Proponents of this new technology say it is allowing us to see and measure things as never before — much as the microscope allowed scientists to examine the mysteries of life at the cellular level. Big Data, they say, will open the door to making smarter decisions in every field from business and biology to public health and energy conservation.
“This data is a new asset,” says Alex Pentland, a computational social scientist and director of the Human Dynamics Lab at the M.I.T. “You want it to be liquid and to be used.”
But the latest leaps in data collection are raising new concern about infringements on privacy — an issue so crucial that it could trump all others and upset the Big Data bandwagon. Dr. Pentland is a champion of the Big Data vision and believes the future will be a data-driven society. Yet the surveillance possibilities of the technology, he acknowledges, could leave George Orwell in the dust.
The World Economic Forum published a report late last month that offered one path — one that leans heavily on technology to protect privacy. The report grew out of a series of workshops on privacy held over the last year, sponsored by the forum and attended by government officials and privacy advocates, as well as business executives. The corporate members, more than others, shaped the final document.

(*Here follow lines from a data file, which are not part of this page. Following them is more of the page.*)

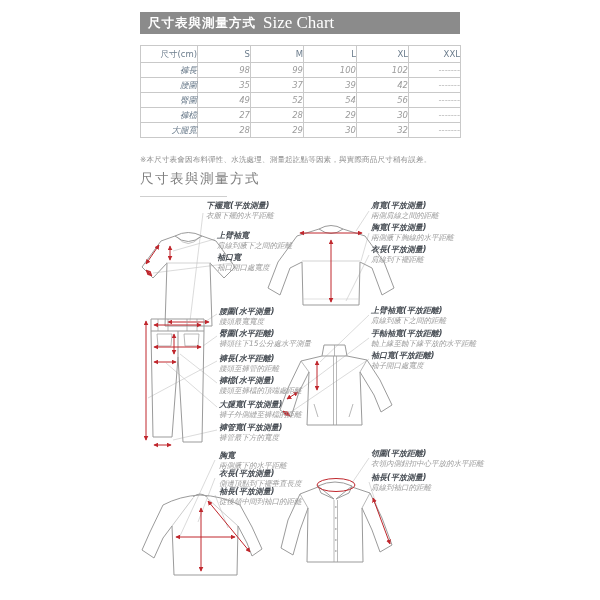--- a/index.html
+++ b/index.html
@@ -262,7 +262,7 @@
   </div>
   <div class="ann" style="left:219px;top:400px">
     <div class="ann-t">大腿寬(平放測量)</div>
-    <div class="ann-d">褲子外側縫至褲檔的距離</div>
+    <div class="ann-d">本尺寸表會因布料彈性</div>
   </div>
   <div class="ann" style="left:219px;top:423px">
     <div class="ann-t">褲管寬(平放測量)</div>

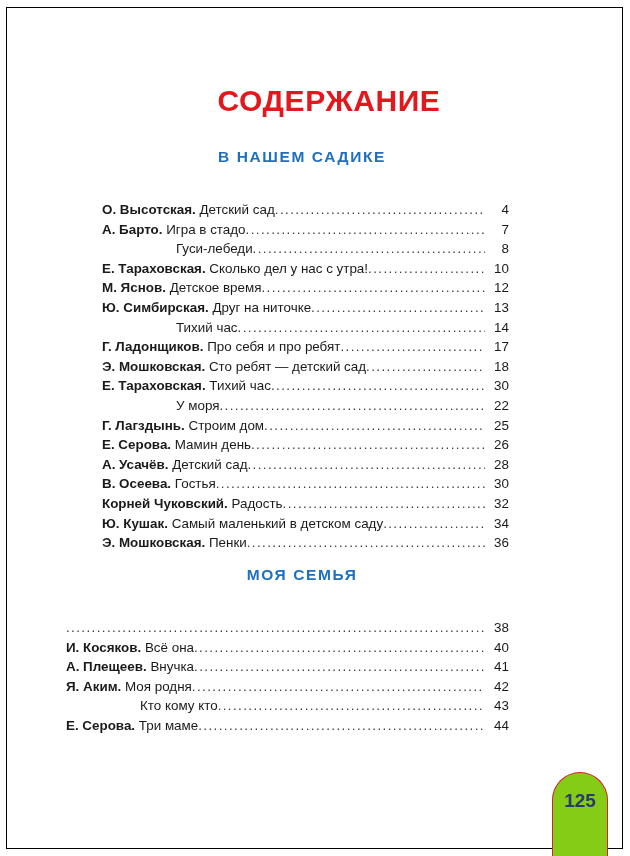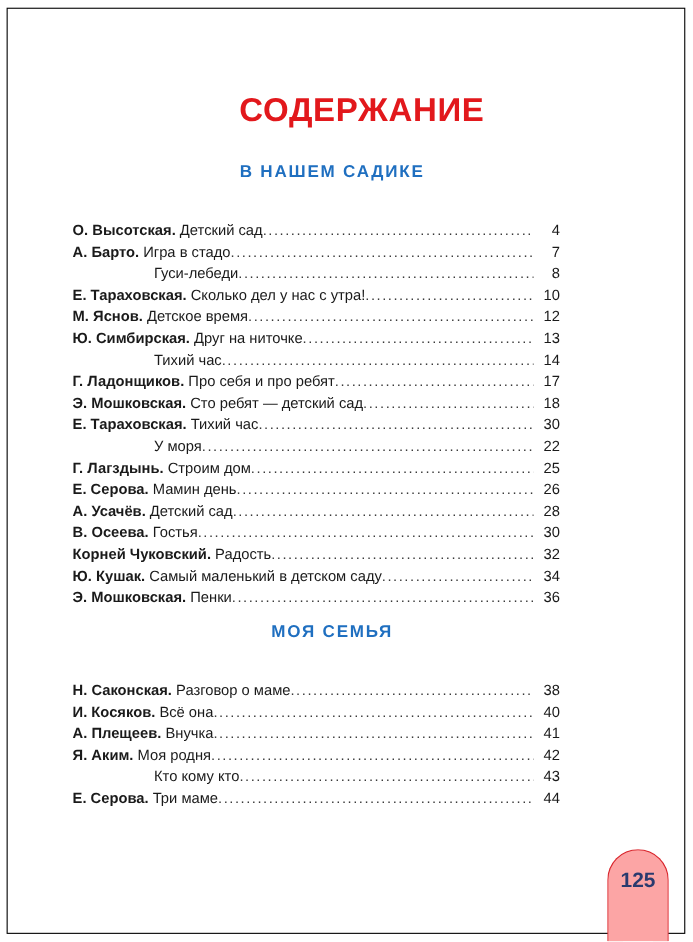--- a/index.html
+++ b/index.html
@@ -164,7 +164,7 @@
     <div id="sections-host">
         <div class="section" style="top: 148px;">
           <div class="section-title">В НАШЕМ САДИКЕ</div>
-          <ul class="toc-list" style="margin-top: 36px;">
+          <ul class="toc-list" style="margin-top: 36px; padding-left: 36px;">
             <li class="toc-row">
               <span class="entry-text"><span class="entry-author">О. Высотская.</span> <span class="entry-title">Детский сад</span></span>
               <span class="leader"></span>

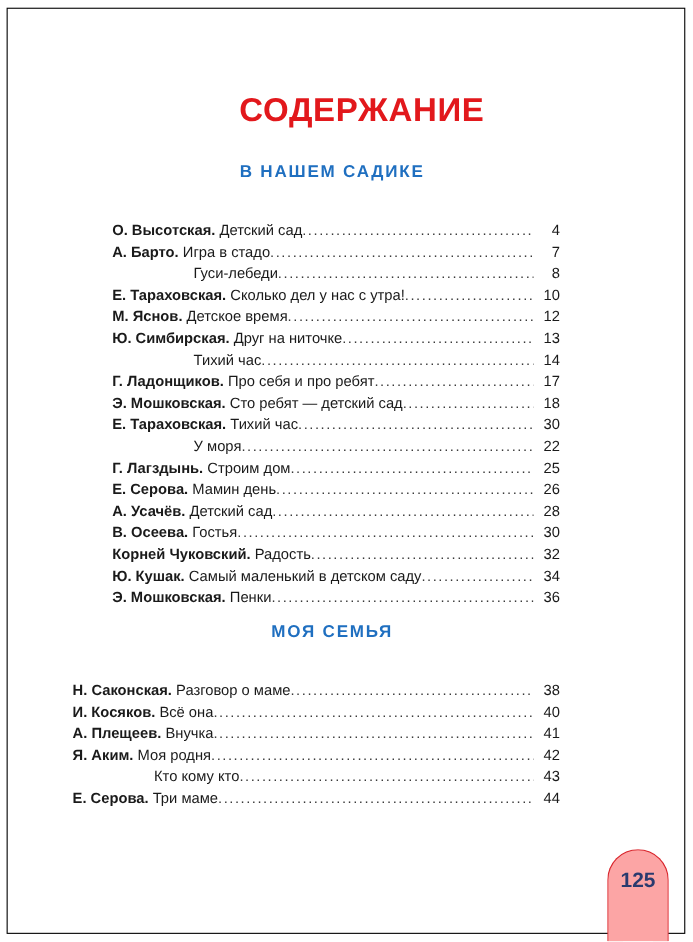--- a/index.html
+++ b/index.html
@@ -261,7 +261,6 @@
           <div class="section-title">МОЯ СЕМЬЯ</div>
           <ul class="toc-list" style="margin-top: 36px;">
             <li class="toc-row">
-              <span class="entry-text"><span class="entry-author">Н. Саконская.</span> <span class="entry-title">Разговор о маме</span></span>
               <span class="leader"></span>
               <span class="page-num">38</span>
             </li>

The report, “Unlocking the Value of Personal Data: From Collection to Usage,” recommends a major shift in the focus of regulation toward restricting the use of data. Curbs on the use of personal data, combined with new technological options, can give individuals control of their own information, according to the report, while permitting important data assets to flow relatively freely.
“There’s no bad data, only bad uses of data,” says Craig Mundie, a senior adviser at Microsoft, who worked on the position paper.